If currencies follow a random walk then all that is going on here is the volatility will go up.
The annualized volatility of a basket of currencies is in the order of 10 whereas equities would be of the order of 20. So the equity volatility is going to dominate.

Therefore in an equity portfolio foreign currency risk will increase volatility but will not change the expected return. The price of microsoft today is the same in euros as it is in US$. After the fact you might find out that the USA did better than Europe over the recent past but you would not expect a different expected return before the fact. The expected return of all developed economies is the same we only find out after the fact the relative positions.
If you don't want or like the extra uncertainty from currency risk you can buy a currency hedged fund.

Ishares have an MSCI World Etf euro hedged I think for about .55%pa.


----------



## Duke of Marmalade (21 Nov 2012)

PMU said:


> If you buy anything, be that a share or a teddy bear in a currency other than your own and intend to sell it on, you are exposed to currency risk, i.e. the risk that the exchange rate between your own currency and the currency in which the share or teddy bear is priced will change by the time you wish to sell.


The teddy bear does not carry any currency risk. Now if you go into that shop in Newry with £40 and €50 in your pocket, you have a choice. That choice is indeed a currency bet. However, I am presuming that OP does not have the choice between parting with £ or €, she only has €. It does not matter (except for FX transaction costs) whether she buys the Blue Chip Share straight with € or whether she converts her € to £ and then buys the share with £. I think _PMU_ that we are getting a little too theoretical for OP. OP thought she was losing 20% straight off because she had to buy sterling to fund her share purchase. I presume you accept that she has got that wrong.

Tasks to perform:
- A) In the currency risk thread, why does the first poster expect equity volatility to dominate when foreign currency risk is added to a portfolio? Answer in one to three sentences.
- B) Carry the currency risk thread on from its final sentence.

Data listing:
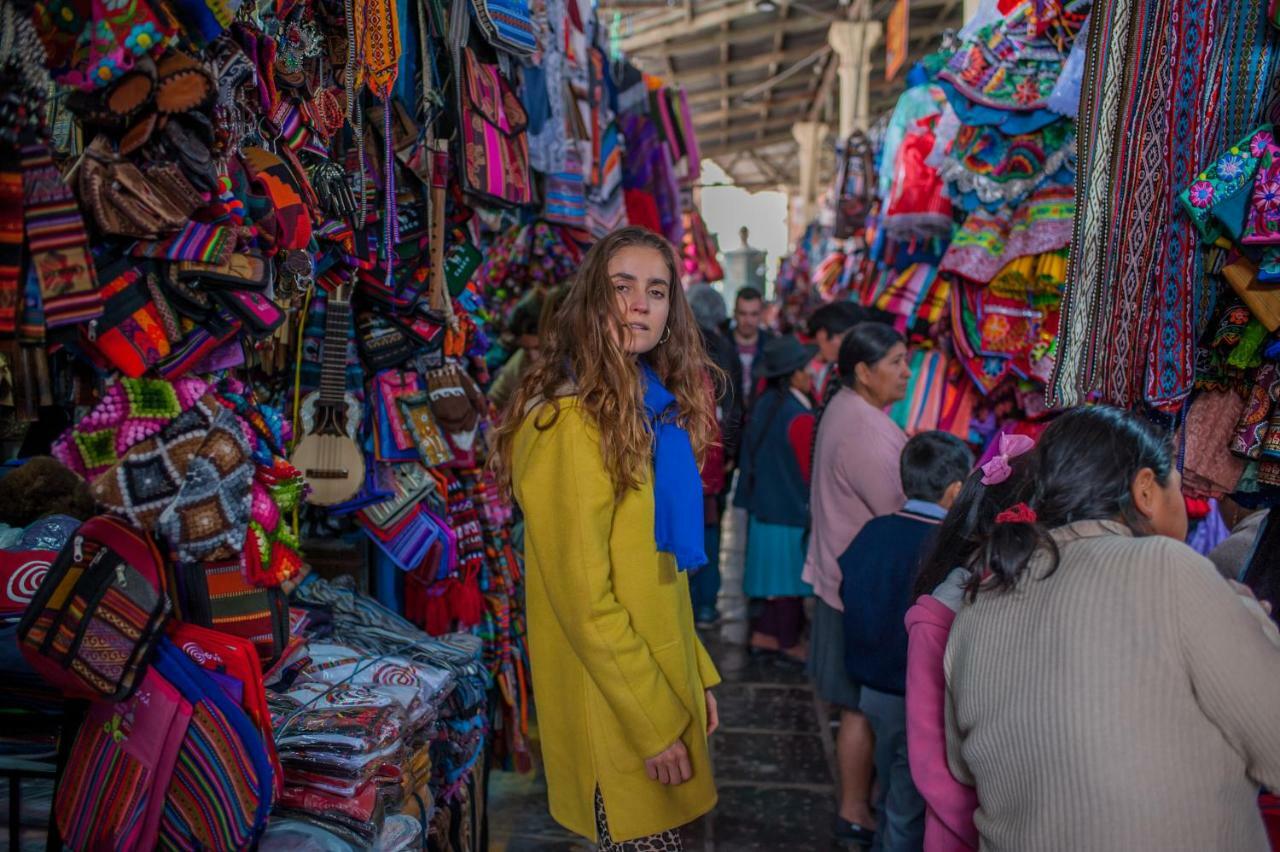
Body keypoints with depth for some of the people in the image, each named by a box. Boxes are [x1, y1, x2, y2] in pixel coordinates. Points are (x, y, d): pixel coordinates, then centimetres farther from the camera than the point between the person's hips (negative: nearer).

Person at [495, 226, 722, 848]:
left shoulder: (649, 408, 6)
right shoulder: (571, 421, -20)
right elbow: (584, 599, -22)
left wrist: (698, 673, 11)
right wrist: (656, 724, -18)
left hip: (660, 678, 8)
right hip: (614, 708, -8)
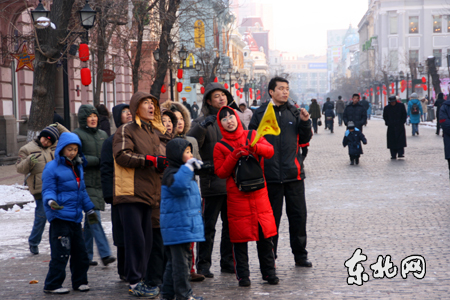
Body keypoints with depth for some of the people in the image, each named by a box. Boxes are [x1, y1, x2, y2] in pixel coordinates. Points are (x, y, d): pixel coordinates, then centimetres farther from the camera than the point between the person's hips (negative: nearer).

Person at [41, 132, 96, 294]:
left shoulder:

...

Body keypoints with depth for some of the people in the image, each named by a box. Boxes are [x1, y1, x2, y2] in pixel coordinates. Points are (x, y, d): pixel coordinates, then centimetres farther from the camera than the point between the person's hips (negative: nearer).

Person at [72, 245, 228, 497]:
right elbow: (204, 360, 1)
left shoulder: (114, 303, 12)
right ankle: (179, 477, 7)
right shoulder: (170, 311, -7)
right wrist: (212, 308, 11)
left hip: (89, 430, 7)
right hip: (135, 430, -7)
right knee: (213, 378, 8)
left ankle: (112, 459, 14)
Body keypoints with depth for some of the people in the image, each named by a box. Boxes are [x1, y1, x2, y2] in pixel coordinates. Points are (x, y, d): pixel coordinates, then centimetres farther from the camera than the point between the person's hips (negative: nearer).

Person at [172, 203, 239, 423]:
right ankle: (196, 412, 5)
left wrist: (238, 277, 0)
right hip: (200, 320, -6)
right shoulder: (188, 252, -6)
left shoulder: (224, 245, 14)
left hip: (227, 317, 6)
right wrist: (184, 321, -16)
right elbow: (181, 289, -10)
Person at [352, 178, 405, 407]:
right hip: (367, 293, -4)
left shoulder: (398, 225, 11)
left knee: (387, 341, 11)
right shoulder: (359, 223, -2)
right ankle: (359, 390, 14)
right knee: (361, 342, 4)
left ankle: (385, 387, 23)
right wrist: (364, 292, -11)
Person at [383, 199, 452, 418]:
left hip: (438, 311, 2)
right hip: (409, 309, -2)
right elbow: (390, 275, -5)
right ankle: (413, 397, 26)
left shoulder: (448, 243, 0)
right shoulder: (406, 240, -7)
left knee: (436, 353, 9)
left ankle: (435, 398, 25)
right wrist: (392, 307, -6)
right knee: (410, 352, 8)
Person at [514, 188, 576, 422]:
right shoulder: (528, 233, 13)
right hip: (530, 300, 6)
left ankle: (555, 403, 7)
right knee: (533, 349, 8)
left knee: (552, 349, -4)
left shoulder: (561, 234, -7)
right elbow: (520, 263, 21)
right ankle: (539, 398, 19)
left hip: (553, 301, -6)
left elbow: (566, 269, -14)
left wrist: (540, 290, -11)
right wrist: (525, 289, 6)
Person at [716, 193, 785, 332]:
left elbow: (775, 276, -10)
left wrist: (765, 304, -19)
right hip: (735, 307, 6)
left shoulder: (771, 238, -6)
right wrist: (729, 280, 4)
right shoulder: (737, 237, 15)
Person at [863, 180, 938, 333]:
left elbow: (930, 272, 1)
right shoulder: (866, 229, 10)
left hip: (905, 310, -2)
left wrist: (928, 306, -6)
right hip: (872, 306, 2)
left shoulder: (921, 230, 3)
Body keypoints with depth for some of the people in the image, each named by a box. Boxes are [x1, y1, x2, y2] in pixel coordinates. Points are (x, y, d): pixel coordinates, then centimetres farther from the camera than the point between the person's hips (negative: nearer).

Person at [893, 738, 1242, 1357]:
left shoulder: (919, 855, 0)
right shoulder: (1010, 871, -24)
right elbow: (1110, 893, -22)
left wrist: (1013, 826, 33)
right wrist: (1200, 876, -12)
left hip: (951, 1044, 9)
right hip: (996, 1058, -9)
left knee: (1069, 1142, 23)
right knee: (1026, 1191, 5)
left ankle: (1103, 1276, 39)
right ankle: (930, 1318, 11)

---

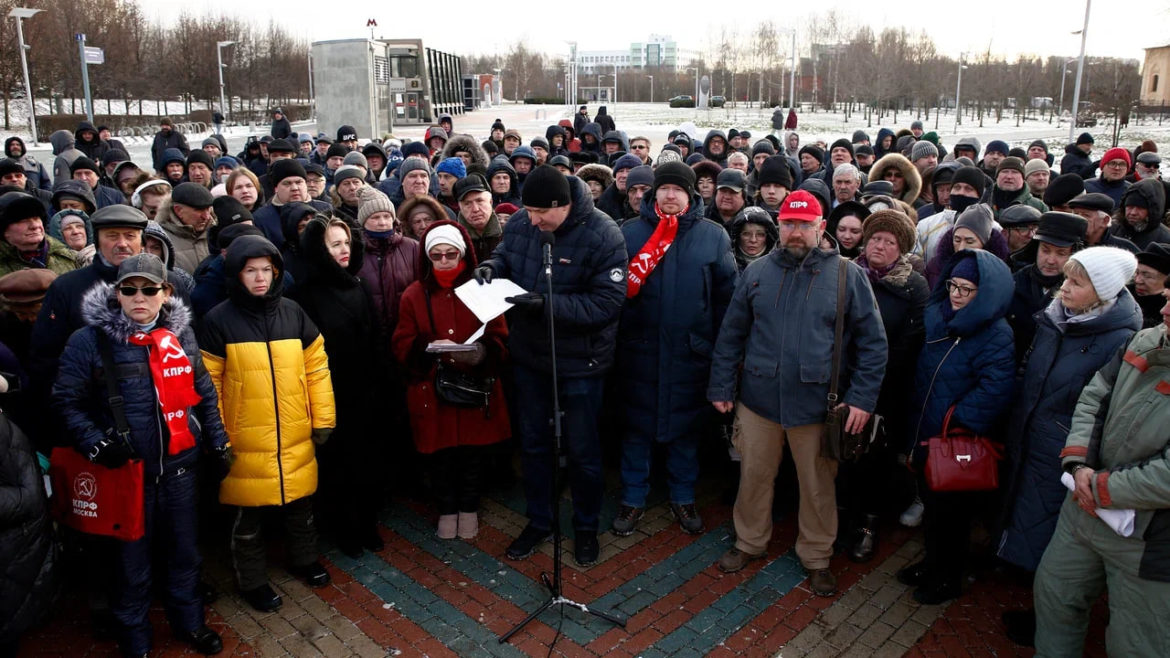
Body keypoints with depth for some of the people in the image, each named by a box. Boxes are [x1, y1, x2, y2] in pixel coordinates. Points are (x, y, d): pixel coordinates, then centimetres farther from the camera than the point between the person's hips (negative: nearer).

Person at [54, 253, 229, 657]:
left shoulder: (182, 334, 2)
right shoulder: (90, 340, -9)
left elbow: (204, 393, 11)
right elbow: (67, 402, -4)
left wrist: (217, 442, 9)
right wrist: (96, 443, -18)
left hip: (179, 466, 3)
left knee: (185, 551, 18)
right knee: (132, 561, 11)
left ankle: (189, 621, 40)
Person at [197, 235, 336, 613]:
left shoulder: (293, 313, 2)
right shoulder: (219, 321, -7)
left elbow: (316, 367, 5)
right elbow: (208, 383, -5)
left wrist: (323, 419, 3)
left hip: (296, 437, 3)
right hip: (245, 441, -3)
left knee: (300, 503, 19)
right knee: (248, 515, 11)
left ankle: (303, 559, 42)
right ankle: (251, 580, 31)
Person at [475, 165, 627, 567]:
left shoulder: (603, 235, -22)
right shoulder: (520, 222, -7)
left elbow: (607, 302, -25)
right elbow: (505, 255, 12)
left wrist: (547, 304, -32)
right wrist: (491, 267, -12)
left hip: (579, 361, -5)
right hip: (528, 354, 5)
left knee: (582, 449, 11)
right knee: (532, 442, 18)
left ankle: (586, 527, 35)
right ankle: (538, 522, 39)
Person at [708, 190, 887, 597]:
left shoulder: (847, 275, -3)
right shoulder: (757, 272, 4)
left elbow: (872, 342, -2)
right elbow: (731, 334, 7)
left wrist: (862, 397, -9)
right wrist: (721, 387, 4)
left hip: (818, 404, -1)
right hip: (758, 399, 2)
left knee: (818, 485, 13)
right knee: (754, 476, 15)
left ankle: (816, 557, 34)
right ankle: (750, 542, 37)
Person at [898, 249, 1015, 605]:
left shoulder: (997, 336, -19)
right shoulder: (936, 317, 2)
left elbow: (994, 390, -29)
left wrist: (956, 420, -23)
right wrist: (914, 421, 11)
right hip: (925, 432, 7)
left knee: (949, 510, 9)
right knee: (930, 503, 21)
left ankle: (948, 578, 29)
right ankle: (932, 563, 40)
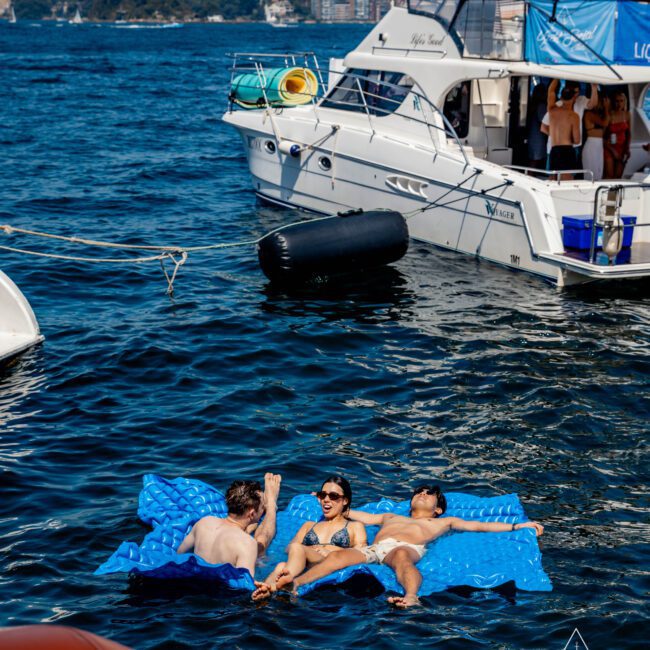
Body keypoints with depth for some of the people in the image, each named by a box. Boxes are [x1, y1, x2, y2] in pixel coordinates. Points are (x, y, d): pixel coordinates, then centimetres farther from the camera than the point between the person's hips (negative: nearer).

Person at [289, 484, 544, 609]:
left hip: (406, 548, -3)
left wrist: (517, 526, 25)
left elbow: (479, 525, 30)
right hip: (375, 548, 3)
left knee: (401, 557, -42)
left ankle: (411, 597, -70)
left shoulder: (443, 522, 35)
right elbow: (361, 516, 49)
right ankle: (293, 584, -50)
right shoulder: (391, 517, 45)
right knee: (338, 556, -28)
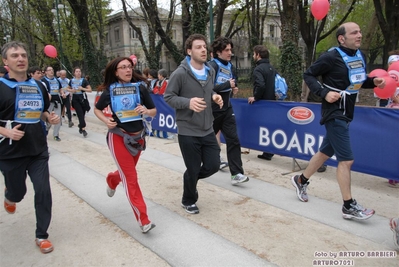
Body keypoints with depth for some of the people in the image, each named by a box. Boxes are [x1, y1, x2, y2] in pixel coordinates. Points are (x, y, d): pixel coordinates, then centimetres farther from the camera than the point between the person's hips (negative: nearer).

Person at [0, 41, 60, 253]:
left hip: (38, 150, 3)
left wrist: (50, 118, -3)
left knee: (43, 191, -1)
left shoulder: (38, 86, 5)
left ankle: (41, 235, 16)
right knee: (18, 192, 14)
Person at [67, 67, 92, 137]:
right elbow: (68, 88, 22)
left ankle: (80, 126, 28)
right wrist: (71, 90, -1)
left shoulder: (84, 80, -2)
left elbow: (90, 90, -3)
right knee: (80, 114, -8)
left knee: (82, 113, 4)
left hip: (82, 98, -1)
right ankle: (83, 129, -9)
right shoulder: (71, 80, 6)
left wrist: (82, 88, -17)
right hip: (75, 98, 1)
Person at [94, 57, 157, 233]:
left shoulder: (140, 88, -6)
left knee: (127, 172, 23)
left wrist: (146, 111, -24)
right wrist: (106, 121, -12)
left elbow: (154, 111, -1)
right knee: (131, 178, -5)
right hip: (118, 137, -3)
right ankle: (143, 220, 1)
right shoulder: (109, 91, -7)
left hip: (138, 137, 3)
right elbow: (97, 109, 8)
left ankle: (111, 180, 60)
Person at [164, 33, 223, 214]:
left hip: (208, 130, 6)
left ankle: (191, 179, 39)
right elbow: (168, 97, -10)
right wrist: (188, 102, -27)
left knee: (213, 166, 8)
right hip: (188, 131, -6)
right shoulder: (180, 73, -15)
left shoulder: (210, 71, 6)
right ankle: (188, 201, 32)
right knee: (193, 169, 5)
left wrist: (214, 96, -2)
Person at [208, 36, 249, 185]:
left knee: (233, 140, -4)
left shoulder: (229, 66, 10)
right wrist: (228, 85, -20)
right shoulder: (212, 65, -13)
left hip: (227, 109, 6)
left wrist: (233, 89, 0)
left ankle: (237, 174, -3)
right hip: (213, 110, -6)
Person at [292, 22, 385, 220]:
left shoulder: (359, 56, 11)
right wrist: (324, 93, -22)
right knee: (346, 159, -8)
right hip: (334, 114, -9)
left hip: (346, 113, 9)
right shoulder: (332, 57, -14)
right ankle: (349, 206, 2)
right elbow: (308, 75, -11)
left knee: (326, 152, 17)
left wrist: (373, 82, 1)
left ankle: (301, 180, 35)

Results of the tasks:
- A) The annualized volatility of a basket of currencies is on the order of 10, while that of equities is on the order of 20. Because currency swings are roughly half the size of equity swings, currency risk raises overall volatility but the equity volatility is the larger part.

- B)
----------



## Duke of Marmalade (21 Nov 2012)

_@ Marc_

What OP is talking about is the currency used for the share purchase.  That does not in any way impact the volatility of the share price.  Rory Gillen has explained that a share's performance may depend on the performance of various geographical footprints but that has nothing whatsoever to do with the currency used to fund the purchase.

I fundamentally disagree with currency hedging of stock portfolios.  Like you, though possibly not so fanatical, I think diversification is a good thing and, up to a point, so to is geographical diversification.  If I invest in US shares I am investing largely in the US economy.  The performance of that economy will in part be transmitted in the strength or otherwise of the $.  If I hedge that part of the performance which is transmitted through the exchange rate I really don't know what I have invested in, certainly not a full investment in the US economy.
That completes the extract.